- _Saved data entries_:
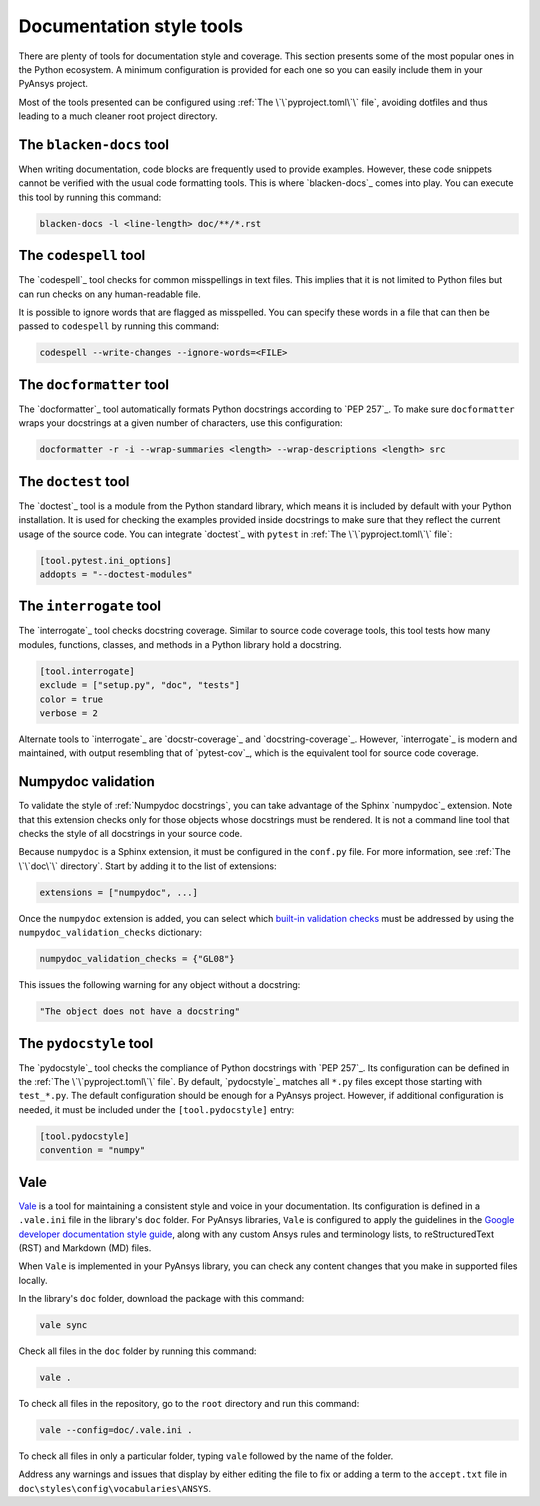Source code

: .. _doc_style_tools:

Documentation style tools
=========================

There are plenty of tools for documentation style and coverage. This section
presents some of the most popular ones in the Python ecosystem. A minimum
configuration is provided for each one so you can easily include them in your
PyAnsys project.

Most of the tools presented can be configured using :ref:`The
\`\`pyproject.toml\`\` file`, avoiding dotfiles and thus leading to a much
cleaner root project directory.

The ``blacken-docs`` tool
-------------------------

When writing documentation, code blocks are frequently used to provide examples.
However, these code snippets cannot be verified with the usual code
formatting tools. This is where `blacken-docs`_ comes into play. You can execute
this tool by running this command:

.. code:: bash

   blacken-docs -l <line-length> doc/**/*.rst

The ``codespell`` tool
----------------------

The `codespell`_ tool checks for common misspellings in text files. This implies that it
is not limited to Python files but can run checks on any human-readable file.

It is possible to ignore words that are flagged as misspelled. You can specify these words in a
file that can then be passed to ``codespell`` by running this command:

.. code:: bash

   codespell --write-changes --ignore-words=<FILE>

The ``docformatter`` tool
-------------------------

The `docformatter`_ tool automatically formats Python docstrings according 
to `PEP 257`_. To make sure ``docformatter`` wraps your docstrings at a given
number of characters, use this configuration:

.. code:: bash

   docformatter -r -i --wrap-summaries <length> --wrap-descriptions <length> src

The ``doctest`` tool
--------------------

The `doctest`_ tool is a module from the Python standard library, which means it is
included by default with your Python installation. It is used for checking the
examples provided inside docstrings to make sure that they reflect the current usage
of the source code. You can integrate `doctest`_ with ``pytest`` in :ref:`The
\`\`pyproject.toml\`\` file`:

.. code:: toml

   [tool.pytest.ini_options]
   addopts = "--doctest-modules"

The ``interrogate`` tool
------------------------

The `interrogate`_ tool checks docstring coverage. Similar to source code
coverage tools, this tool tests how many modules, functions, classes, and
methods in a Python library hold a docstring.

.. code:: toml

    [tool.interrogate]
    exclude = ["setup.py", "doc", "tests"]
    color = true
    verbose = 2

Alternate tools to `interrogate`_ are `docstr-coverage`_ and
`docstring-coverage`_. However, `interrogate`_ is modern and maintained, with
output resembling that of `pytest-cov`_, which is the equivalent tool
for source code coverage.

Numpydoc validation
-------------------

To validate the style of :ref:`Numpydoc docstrings`, you can
take advantage of the Sphinx `numpydoc`_ extension. Note that this extension
checks only for those objects whose docstrings must be rendered. It is not a
command line tool that checks the style of all docstrings in your source code.

Because ``numpydoc`` is a Sphinx extension, it must be configured in the
``conf.py`` file. For more information, see :ref:`The \`\`doc\`\` directory`. Start by adding it to the
list of extensions:

.. code-block:: python

  extensions = ["numpydoc", ...]

Once the ``numpydoc`` extension is added, you can select which `built-in validation checks
<https://numpydoc.readthedocs.io/en/latest/validation.html#built-in-validation-checks>`_
must be addressed by using the ``numpydoc_validation_checks`` dictionary:

.. code-block:: python

   numpydoc_validation_checks = {"GL08"}

This issues the following warning for any object without a docstring:

.. code-block:: python

   "The object does not have a docstring"


The ``pydocstyle`` tool
-----------------------

The `pydocstyle`_ tool checks the compliance of Python docstrings with `PEP 257`_.
Its configuration can be defined in the :ref:`The \`\`pyproject.toml\`\` file`.
By default, `pydocstyle`_ matches all ``*.py`` files except those starting with
``test_*.py``. The default configuration should be enough for a PyAnsys project.
However, if additional configuration is needed, it must be included under the
``[tool.pydocstyle]`` entry:

.. code:: toml

   [tool.pydocstyle]
   convention = "numpy"

Vale
----

`Vale`_ is a tool for maintaining a consistent style and voice in your documentation.
Its configuration is defined in a ``.vale.ini`` file in the library's ``doc`` folder.
For PyAnsys libraries, ``Vale`` is configured to apply the guidelines in the
`Google developer documentation style guide <https://developers.google.com/style/>`_,
along with any custom Ansys rules and terminology lists, to reStructuredText (RST)
and Markdown (MD) files.

When ``Vale`` is implemented in your PyAnsys library, you can check
any content changes that you make in supported files locally.

In the library's ``doc`` folder, download the package with this command:

.. code-block:: bash

   vale sync

Check all files in the ``doc`` folder by running this command:

.. code-block:: bash

   vale .

To check all files in the repository, go to the ``root`` directory and run
this command:

.. code-block:: bash

   vale --config=doc/.vale.ini .

To check all files in only a particular folder, typing ``vale`` followed by the
name of the folder.

Address any warnings and issues that display by either editing the
file to fix or adding a term to the ``accept.txt`` file in
``doc\styles\config\vocabularies\ANSYS``.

- _EXERCISE GOAL_: From the records above, copy each line in which the string "directory" occurs.

- _ANSWER FOR THIS EXERCISE_:
cleaner root project directory.
``conf.py`` file. For more information, see :ref:`The \`\`doc\`\` directory`. Start by adding it to the
To check all files in the repository, go to the ``root`` directory and run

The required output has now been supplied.